→ What is needed
Please list all lines of the material below in which the string "negative" occurs.

→ Data for this exercise
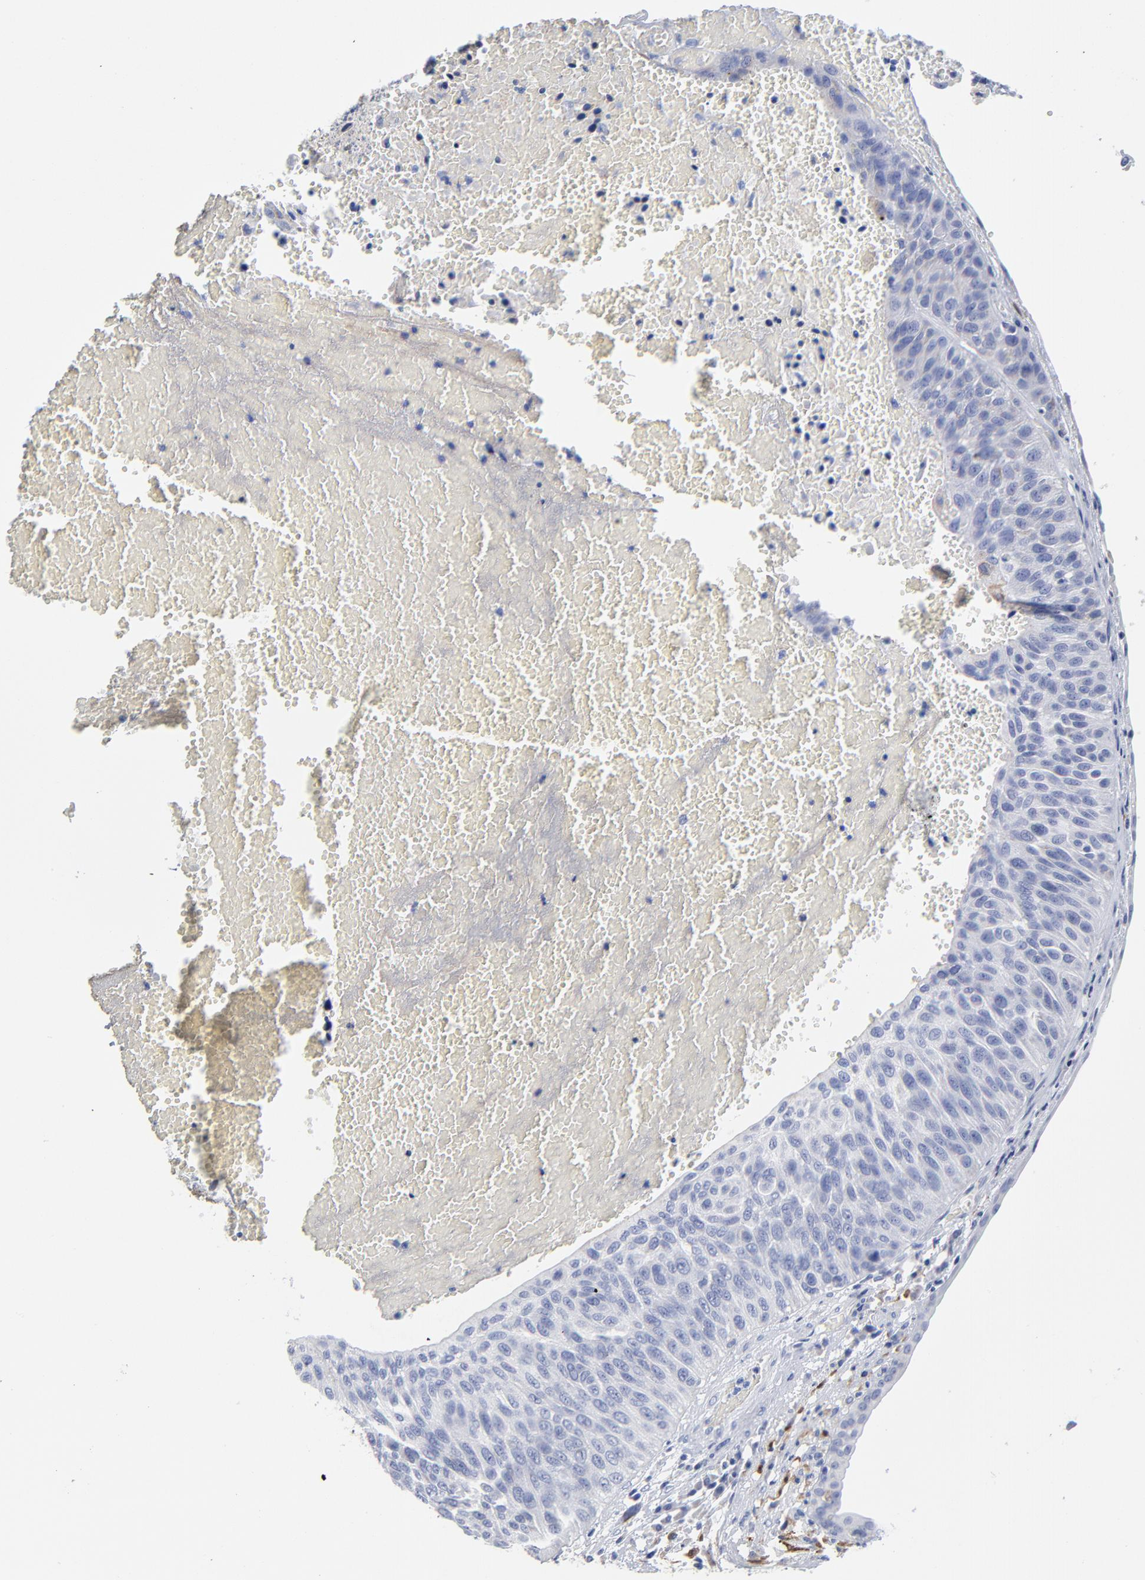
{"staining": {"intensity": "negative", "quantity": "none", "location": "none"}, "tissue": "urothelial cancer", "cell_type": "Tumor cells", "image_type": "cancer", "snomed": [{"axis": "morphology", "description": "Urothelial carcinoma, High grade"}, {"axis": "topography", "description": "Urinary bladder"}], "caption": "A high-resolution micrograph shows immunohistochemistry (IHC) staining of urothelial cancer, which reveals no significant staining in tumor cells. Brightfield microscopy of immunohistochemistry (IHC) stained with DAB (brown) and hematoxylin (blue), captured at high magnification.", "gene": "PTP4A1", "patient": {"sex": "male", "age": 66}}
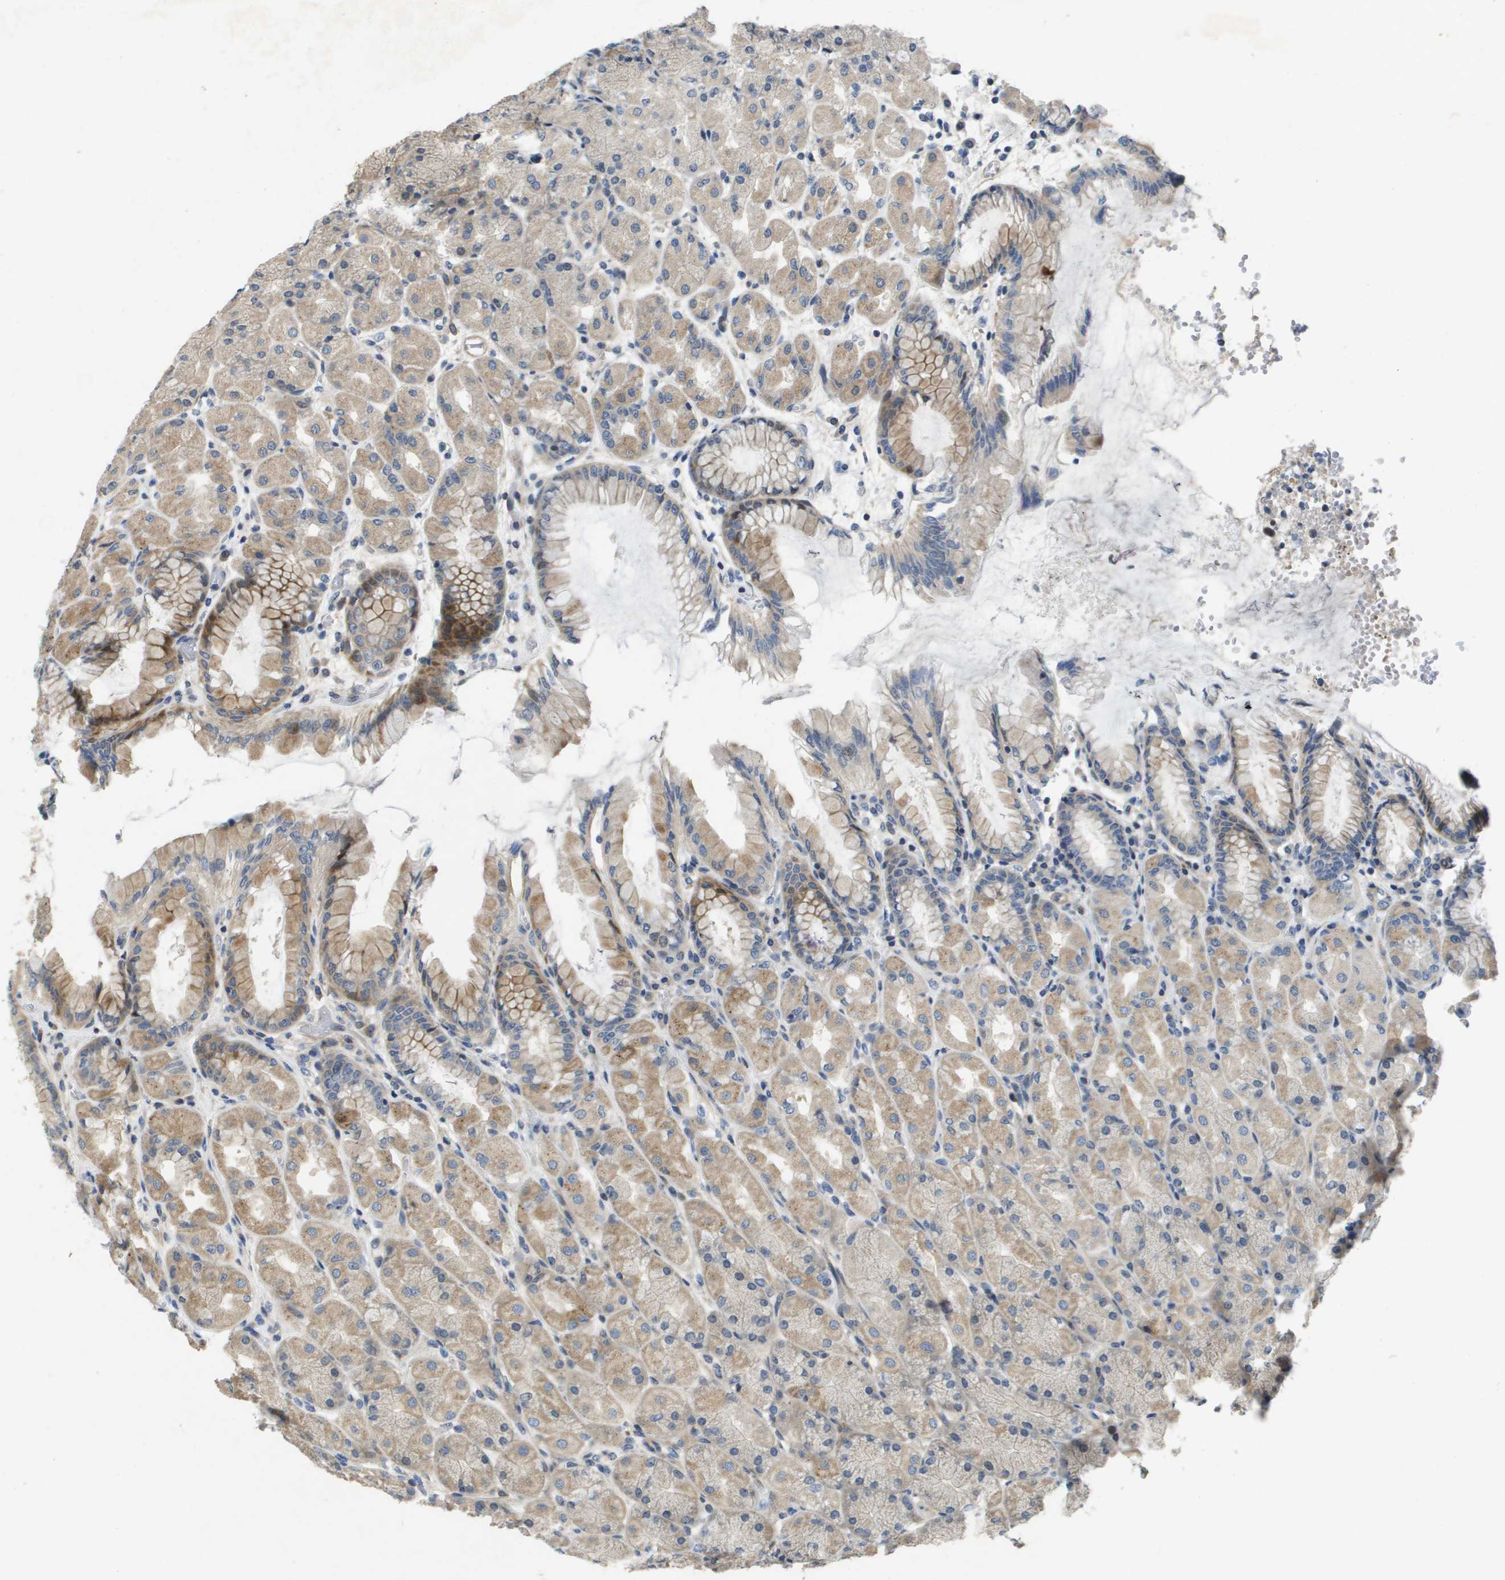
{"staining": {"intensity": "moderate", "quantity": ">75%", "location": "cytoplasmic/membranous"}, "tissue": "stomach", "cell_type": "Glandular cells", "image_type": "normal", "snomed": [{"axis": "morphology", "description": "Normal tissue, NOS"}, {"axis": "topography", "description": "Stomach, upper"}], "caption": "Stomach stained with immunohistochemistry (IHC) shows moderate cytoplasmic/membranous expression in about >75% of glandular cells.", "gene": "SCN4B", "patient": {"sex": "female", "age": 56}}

==

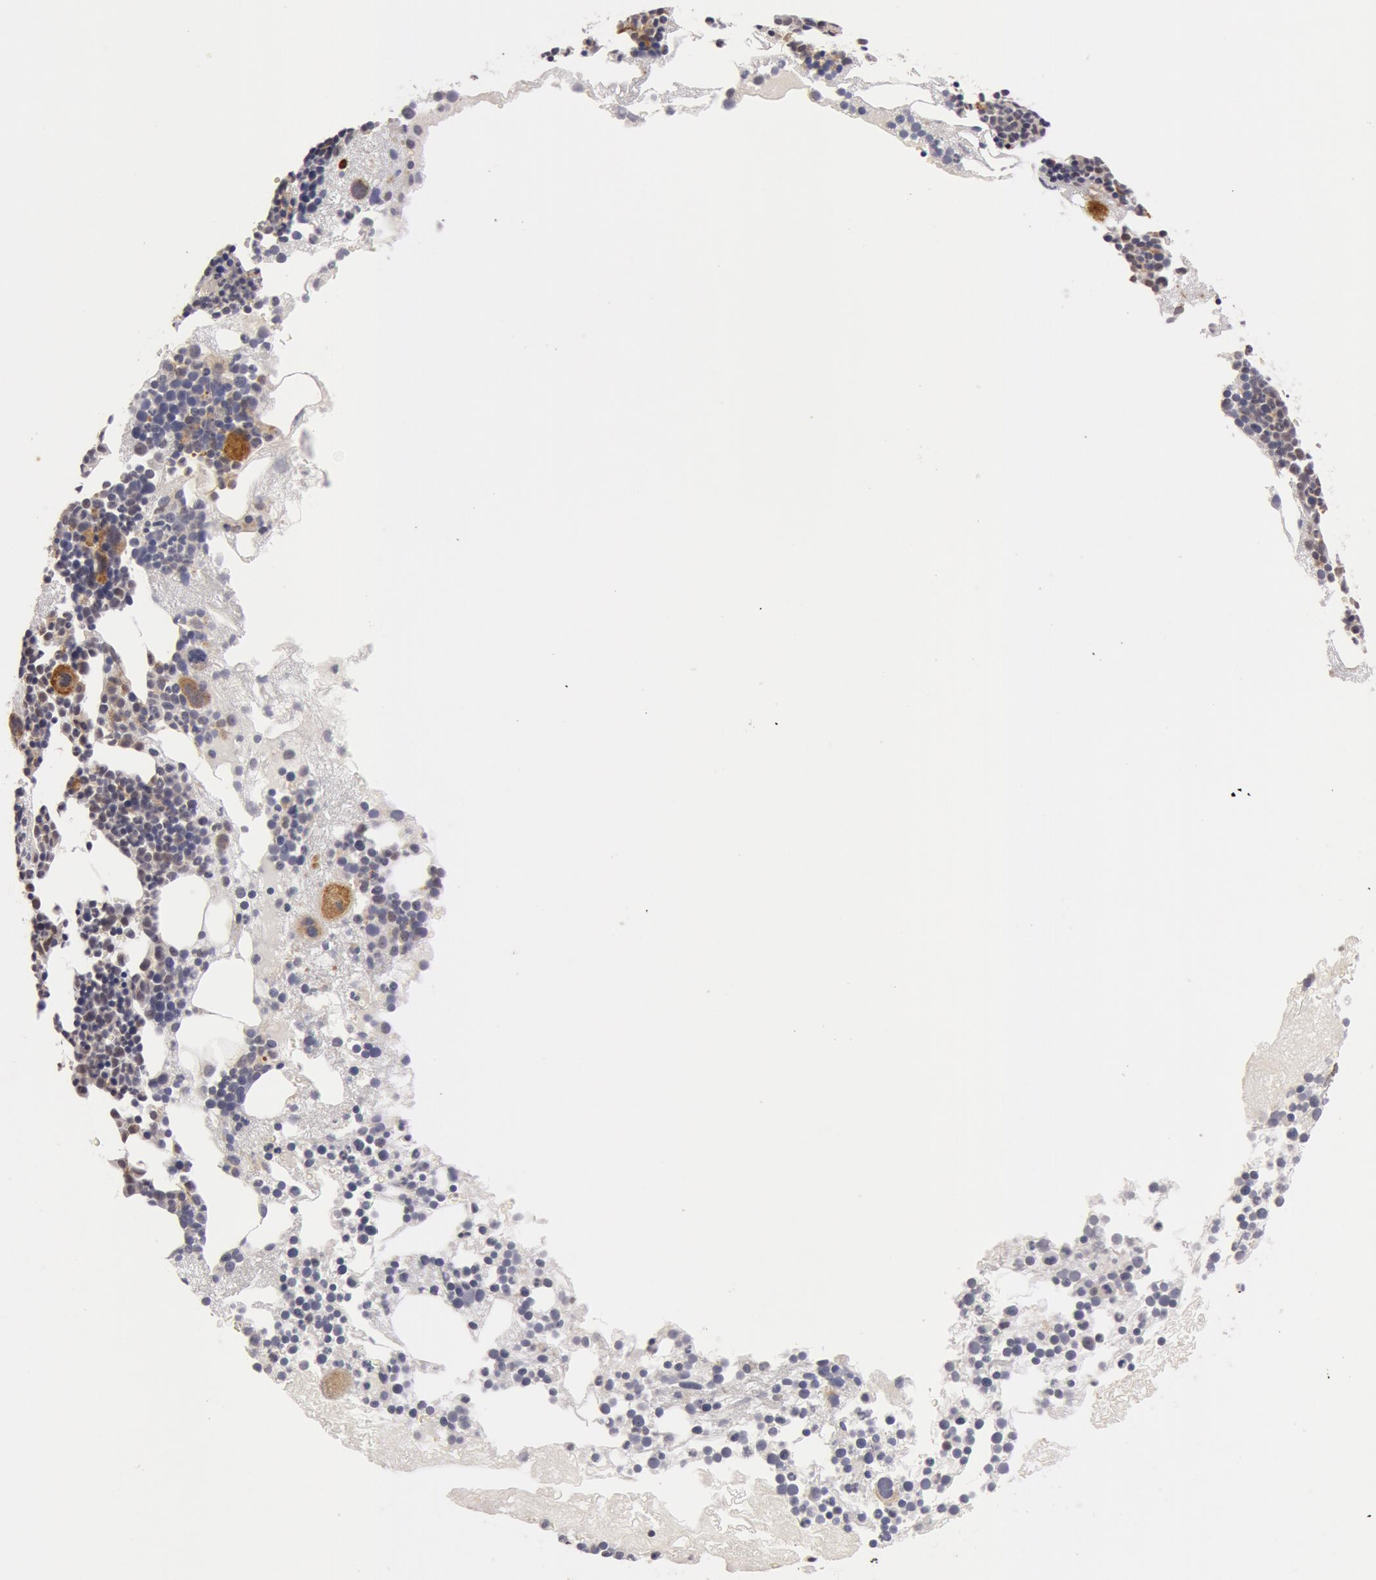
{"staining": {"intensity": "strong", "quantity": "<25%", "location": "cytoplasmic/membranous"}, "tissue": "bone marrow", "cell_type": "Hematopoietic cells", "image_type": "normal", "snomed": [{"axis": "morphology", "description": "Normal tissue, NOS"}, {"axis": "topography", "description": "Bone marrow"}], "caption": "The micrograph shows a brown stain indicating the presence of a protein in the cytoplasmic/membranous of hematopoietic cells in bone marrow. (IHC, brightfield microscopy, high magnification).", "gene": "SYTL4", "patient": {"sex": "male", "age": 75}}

* * *

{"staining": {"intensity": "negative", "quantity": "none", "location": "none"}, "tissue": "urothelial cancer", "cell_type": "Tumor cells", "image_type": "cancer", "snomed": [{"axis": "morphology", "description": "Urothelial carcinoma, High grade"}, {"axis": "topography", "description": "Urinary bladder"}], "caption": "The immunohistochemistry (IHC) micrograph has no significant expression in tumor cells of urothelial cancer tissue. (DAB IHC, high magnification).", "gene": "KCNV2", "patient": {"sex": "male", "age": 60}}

→ Reply to the exercise
{"staining": {"intensity": "negative", "quantity": "none", "location": "none"}, "tissue": "urothelial cancer", "cell_type": "Tumor cells", "image_type": "cancer", "snomed": [{"axis": "morphology", "description": "Urothelial carcinoma, High grade"}, {"axis": "topography", "description": "Urinary bladder"}], "caption": "A high-resolution micrograph shows immunohistochemistry (IHC) staining of urothelial cancer, which reveals no significant staining in tumor cells. Brightfield microscopy of immunohistochemistry (IHC) stained with DAB (brown) and hematoxylin (blue), captured at high magnification.", "gene": "PTP4A1", "patient": {"sex": "male", "age": 66}}
{"staining": {"intensity": "negative", "quantity": "none", "location": "none"}, "tissue": "urothelial cancer", "cell_type": "Tumor cells", "image_type": "cancer", "snomed": [{"axis": "morphology", "description": "Urothelial carcinoma, High grade"}, {"axis": "topography", "description": "Urinary bladder"}], "caption": "The immunohistochemistry (IHC) micrograph has no significant expression in tumor cells of urothelial cancer tissue. (DAB IHC, high magnification).", "gene": "KCNV2", "patient": {"sex": "male", "age": 60}}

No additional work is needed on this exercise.